### YOUR TASK
Below are the records; locate each line with the word "center" and copy it.

Stored items
---

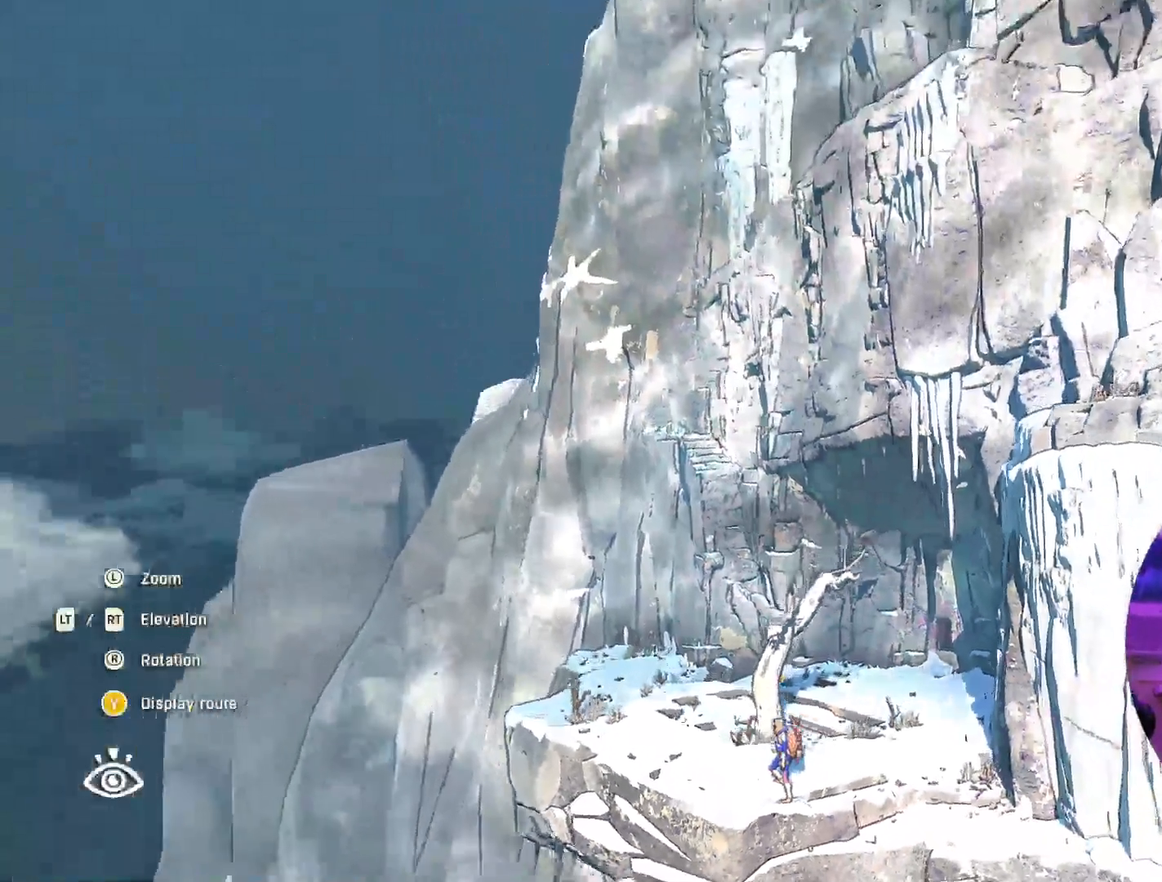
{"buttons": [], "left_stick": "center", "right_stick": "center", "events": [[167, "right_stick", "center"]]}
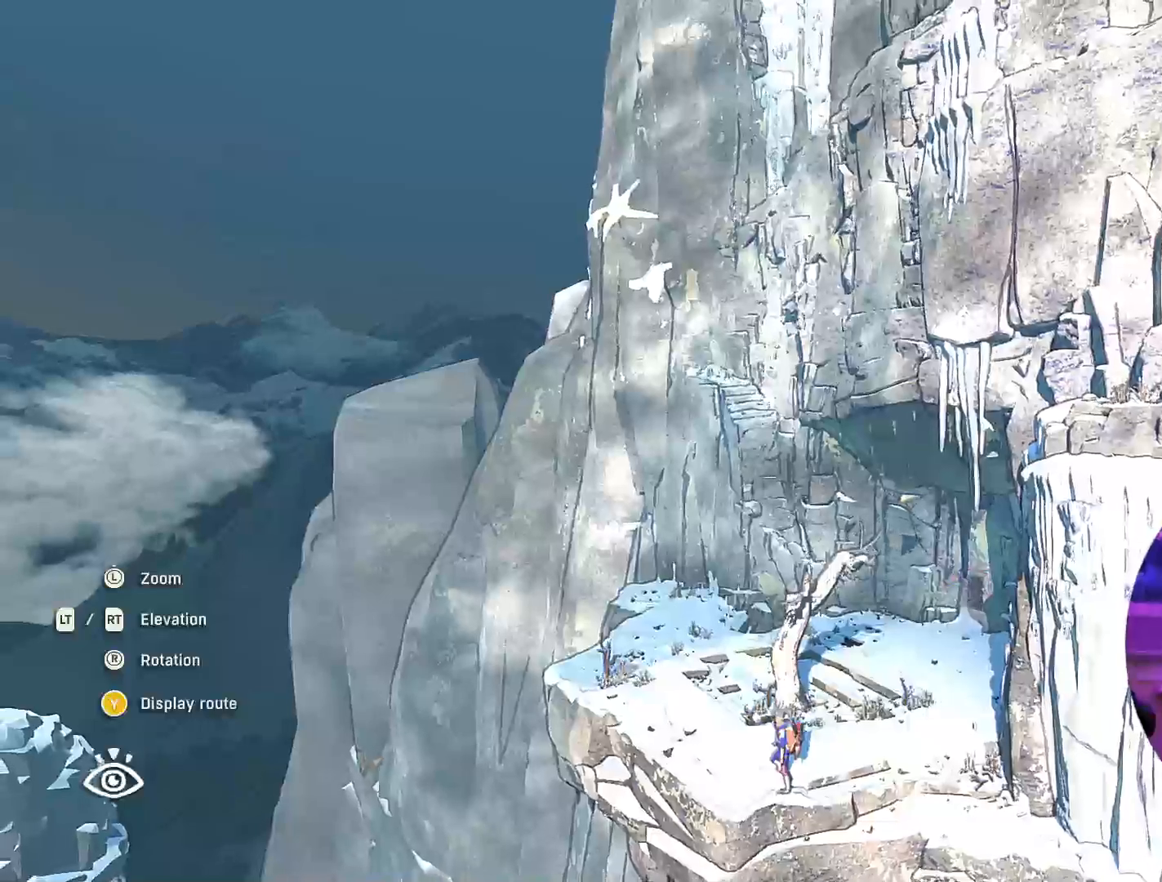
{"buttons": [], "left_stick": "center", "right_stick": "center", "events": []}
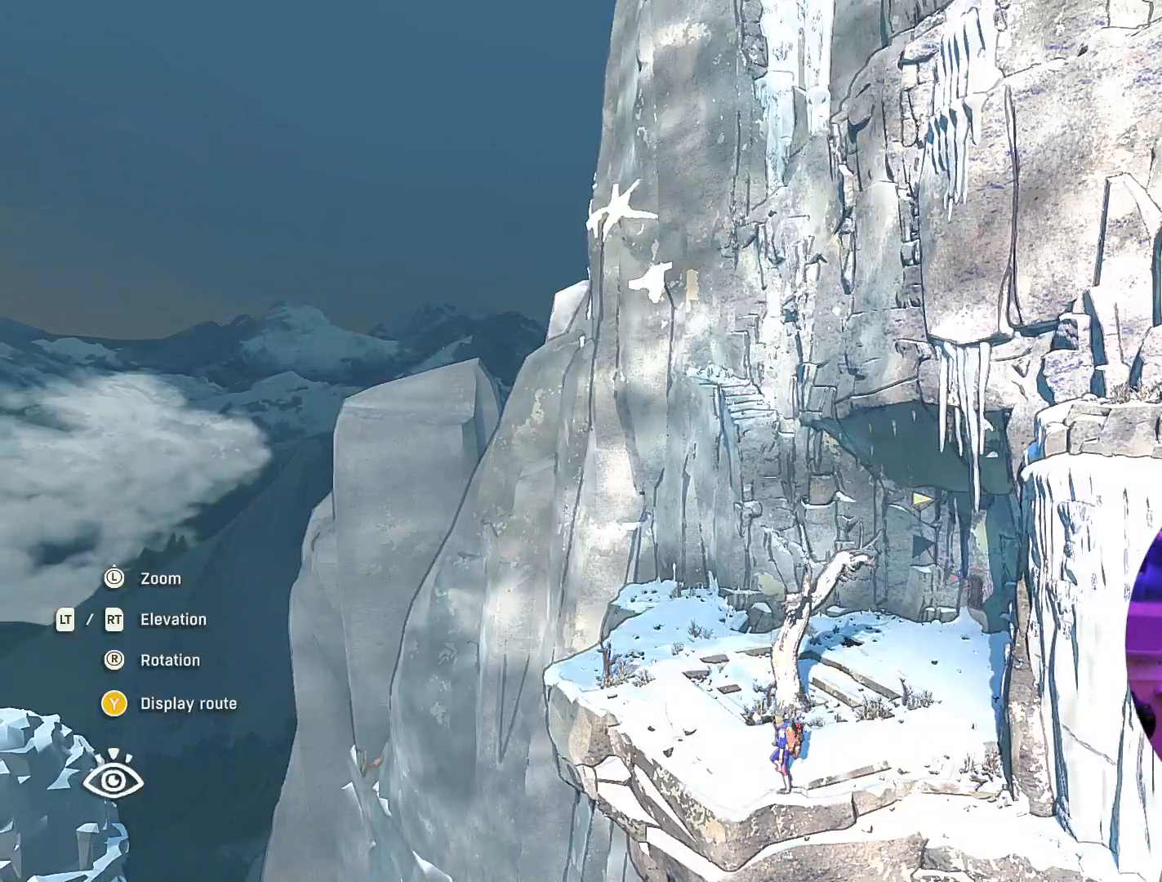
{"buttons": ["L1"], "left_stick": "center", "right_stick": "center", "events": [[333, "L1", "down"]]}
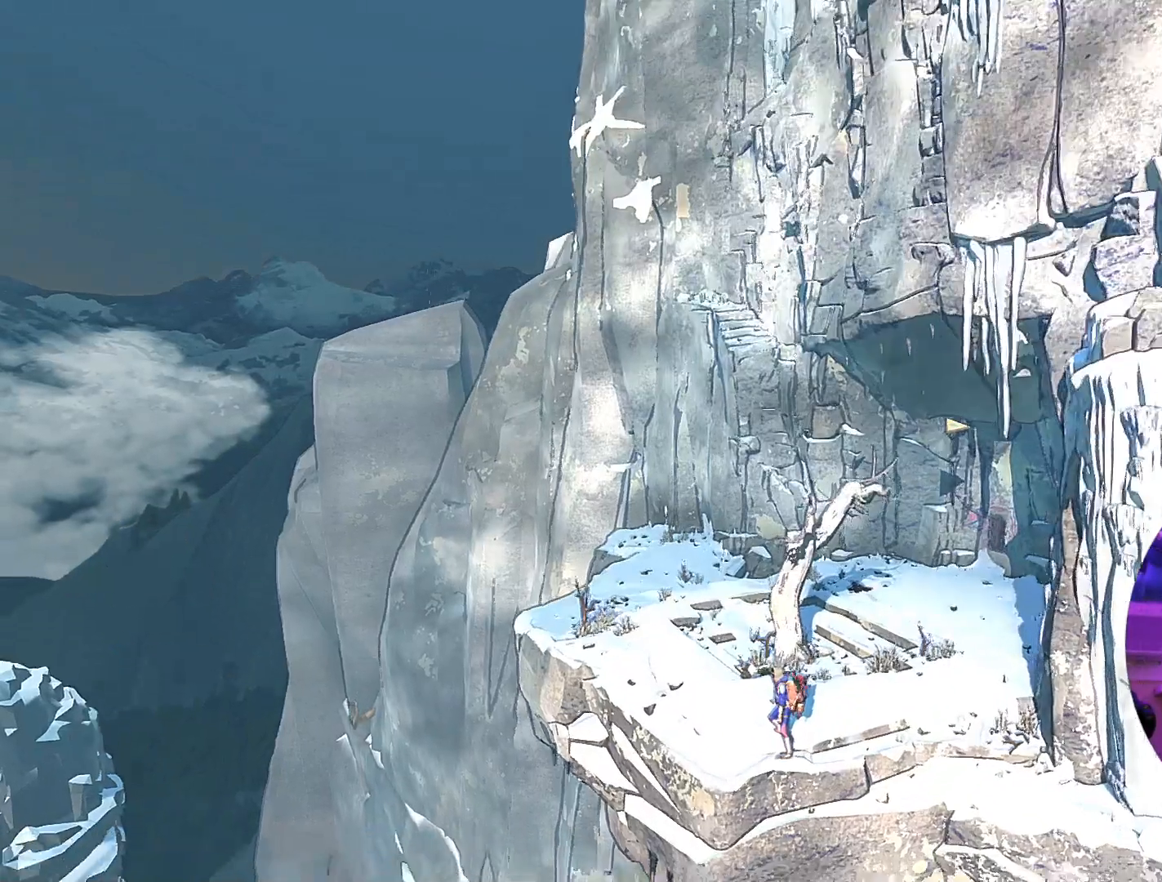
{"buttons": ["L1"], "left_stick": "center", "right_stick": "center", "events": [[33, "L1", "up"], [400, "L1", "down"]]}
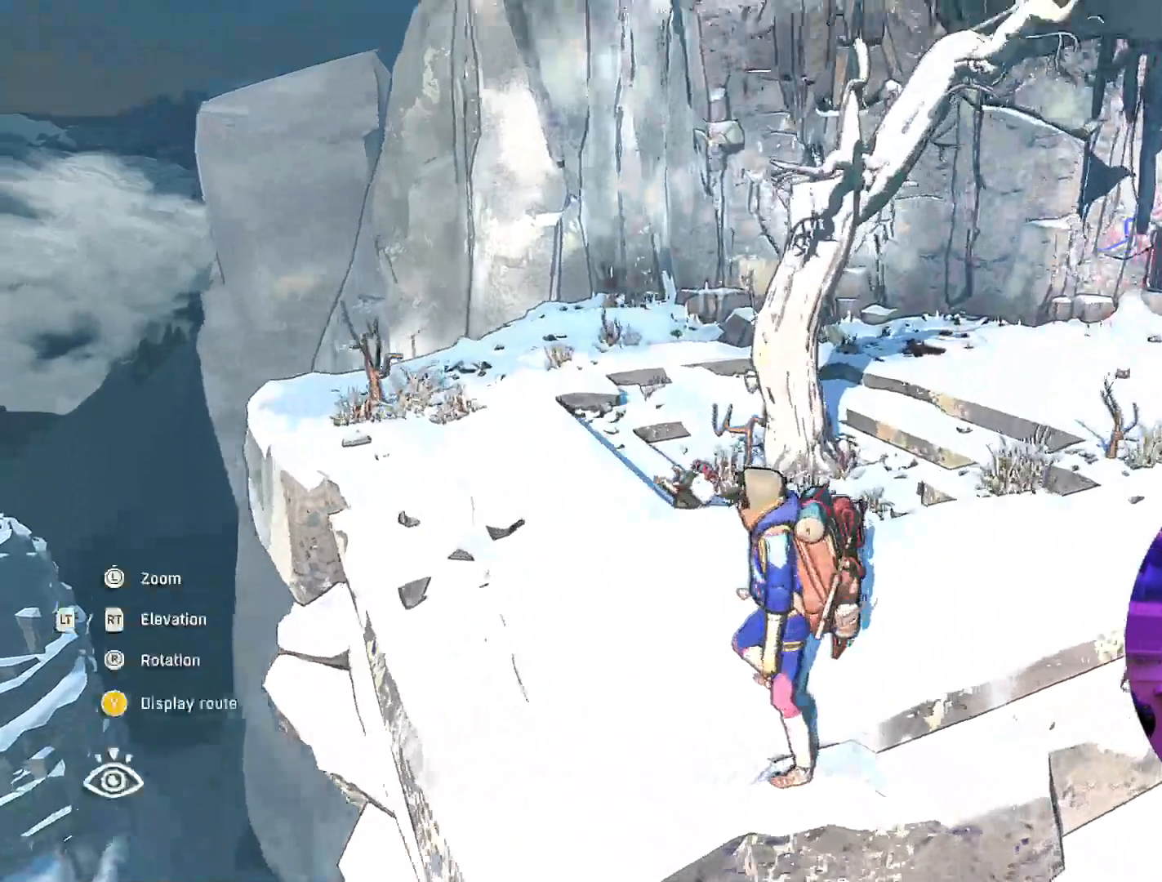
{"buttons": [], "left_stick": "center", "right_stick": "center", "events": [[33, "L1", "up"]]}
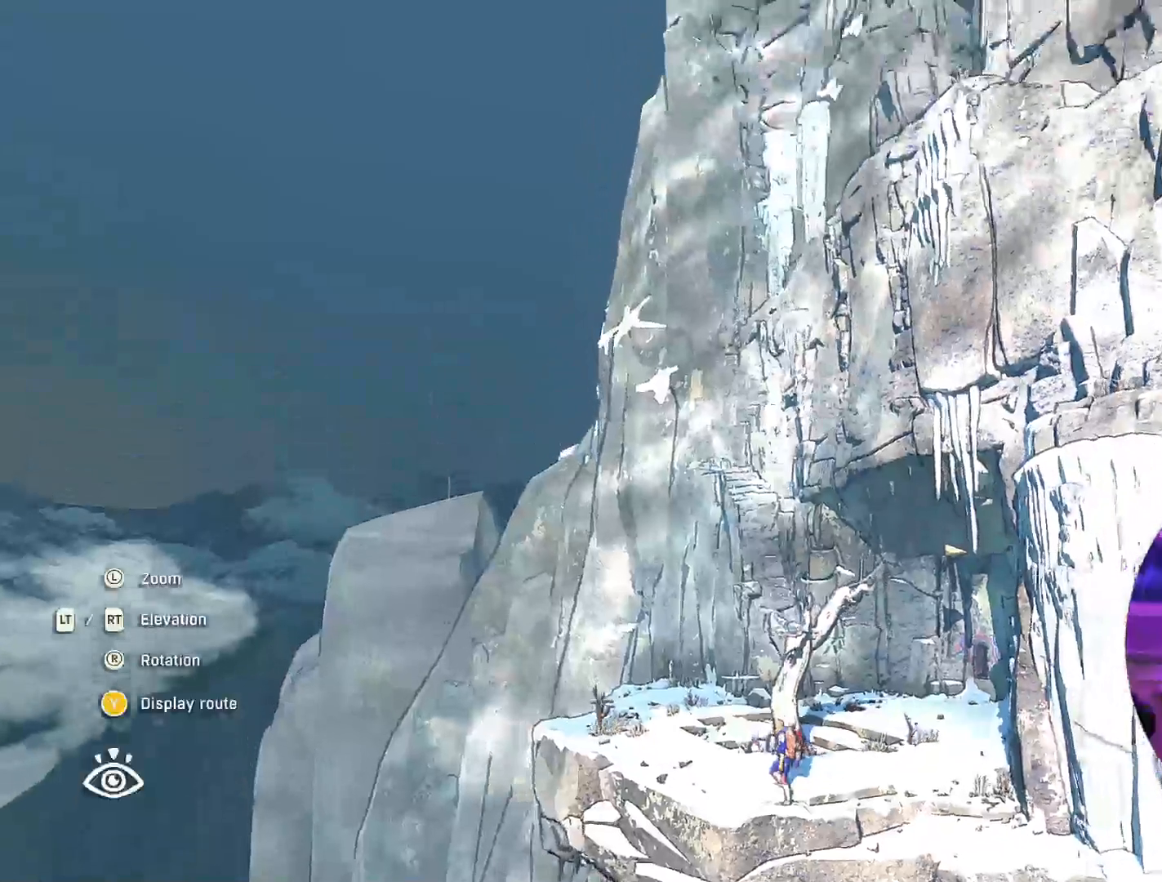
{"buttons": ["Y"], "left_stick": "center", "right_stick": "center", "events": [[500, "Y", "down"]]}
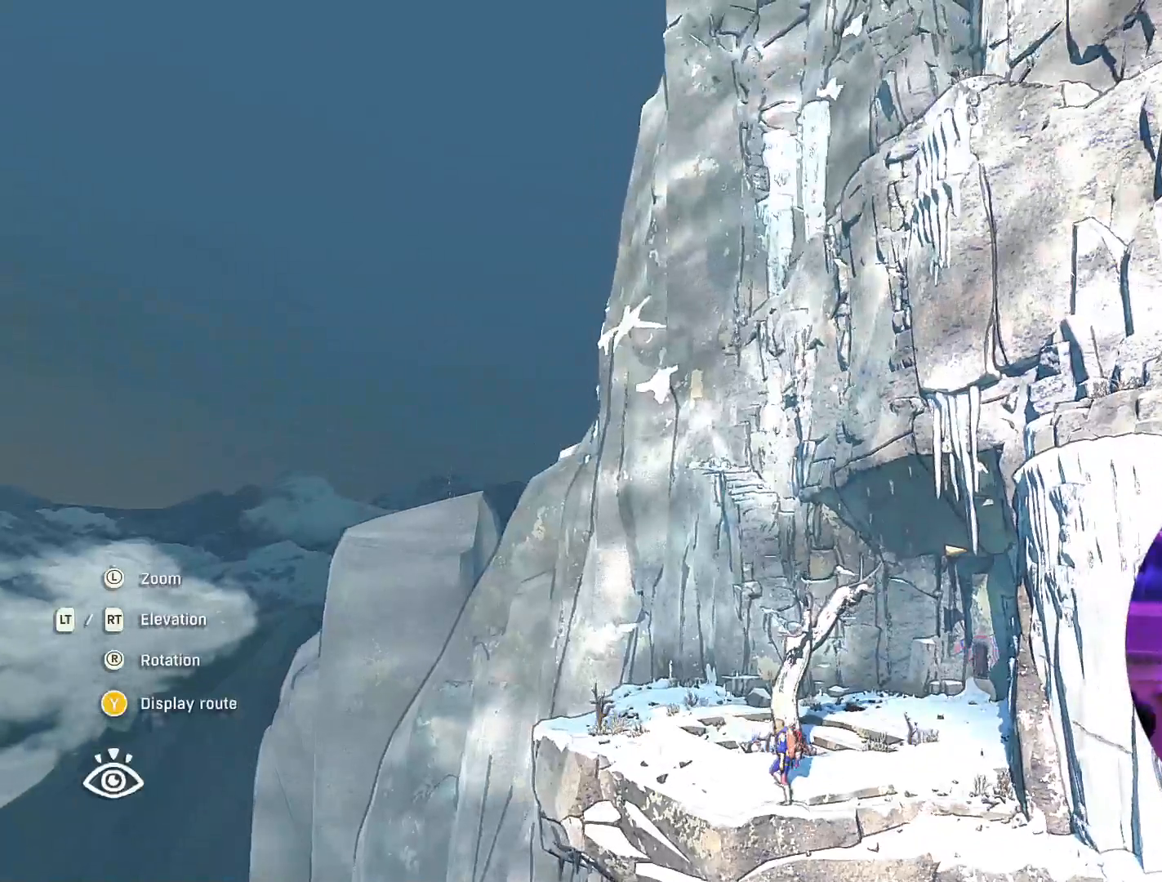
{"buttons": [], "left_stick": "down", "right_stick": "center", "events": [[100, "Y", "up"], [250, "left_stick", "down"]]}
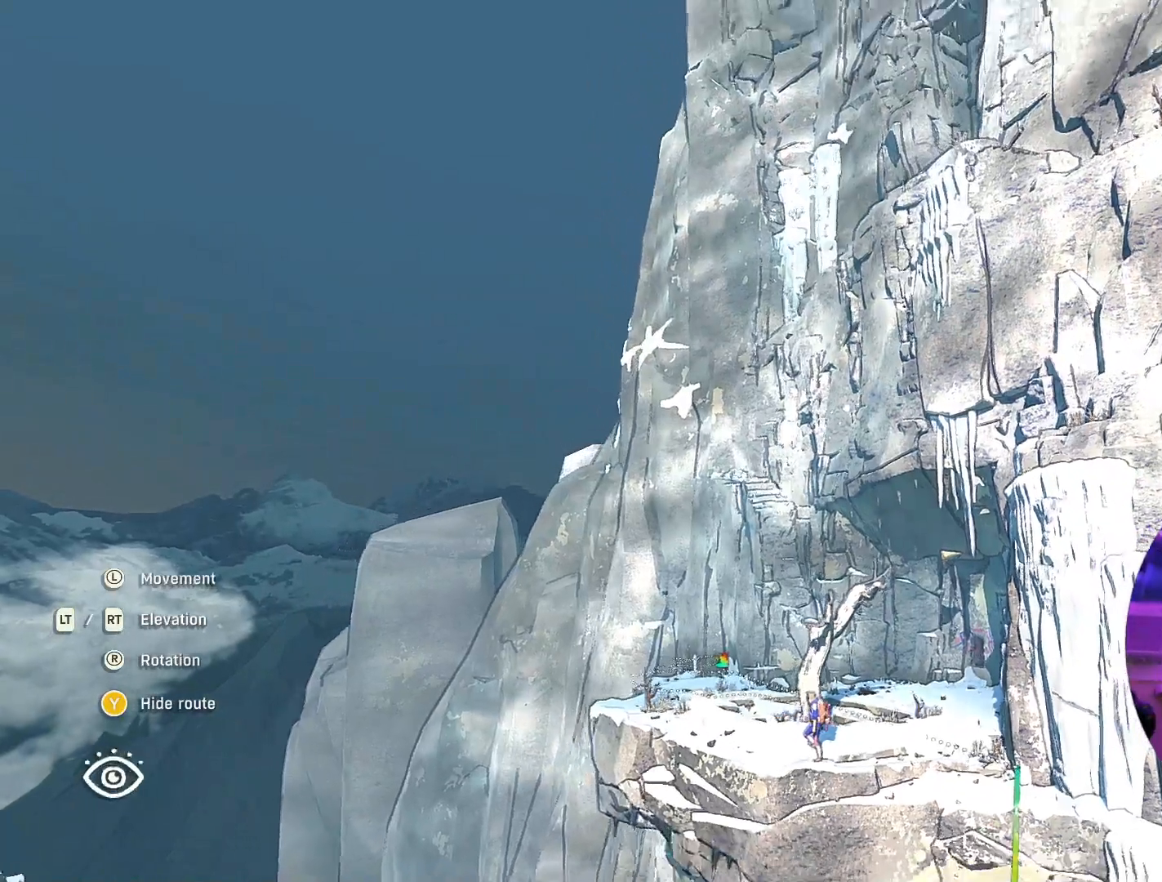
{"buttons": ["L2"], "left_stick": "down", "right_stick": "center", "events": [[67, "L2", "down"]]}
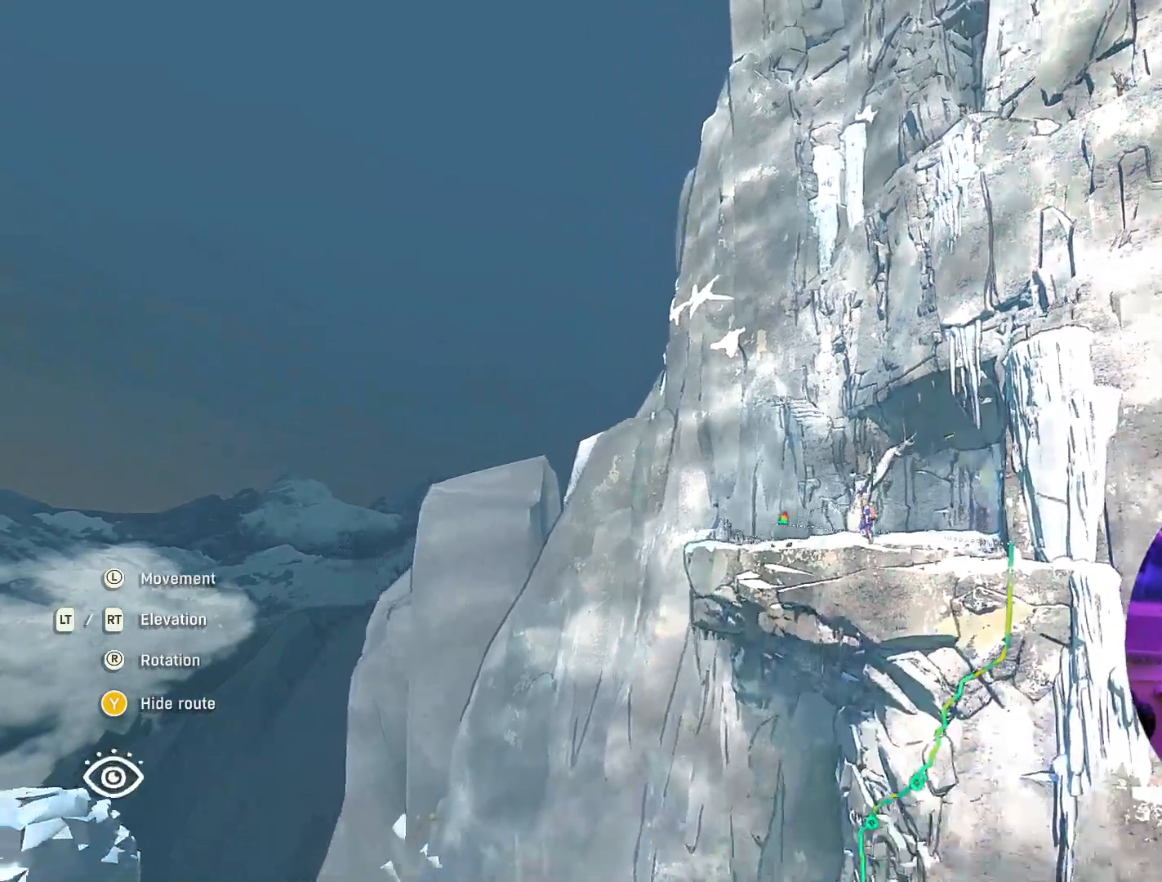
{"buttons": ["L2"], "left_stick": "left", "right_stick": "down-right", "events": [[150, "left_stick", "down-left"], [150, "right_stick", "down-right"], [283, "left_stick", "left"]]}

---

### ANSWER TO THIS EXERCISE
{"buttons": [], "left_stick": "center", "right_stick": "center", "events": [[167, "right_stick", "center"]]}
{"buttons": [], "left_stick": "center", "right_stick": "center", "events": []}
{"buttons": ["L1"], "left_stick": "center", "right_stick": "center", "events": [[333, "L1", "down"]]}
{"buttons": ["L1"], "left_stick": "center", "right_stick": "center", "events": [[33, "L1", "up"], [400, "L1", "down"]]}
{"buttons": [], "left_stick": "center", "right_stick": "center", "events": [[33, "L1", "up"]]}
{"buttons": ["Y"], "left_stick": "center", "right_stick": "center", "events": [[500, "Y", "down"]]}
{"buttons": [], "left_stick": "down", "right_stick": "center", "events": [[100, "Y", "up"], [250, "left_stick", "down"]]}
{"buttons": ["L2"], "left_stick": "down", "right_stick": "center", "events": [[67, "L2", "down"]]}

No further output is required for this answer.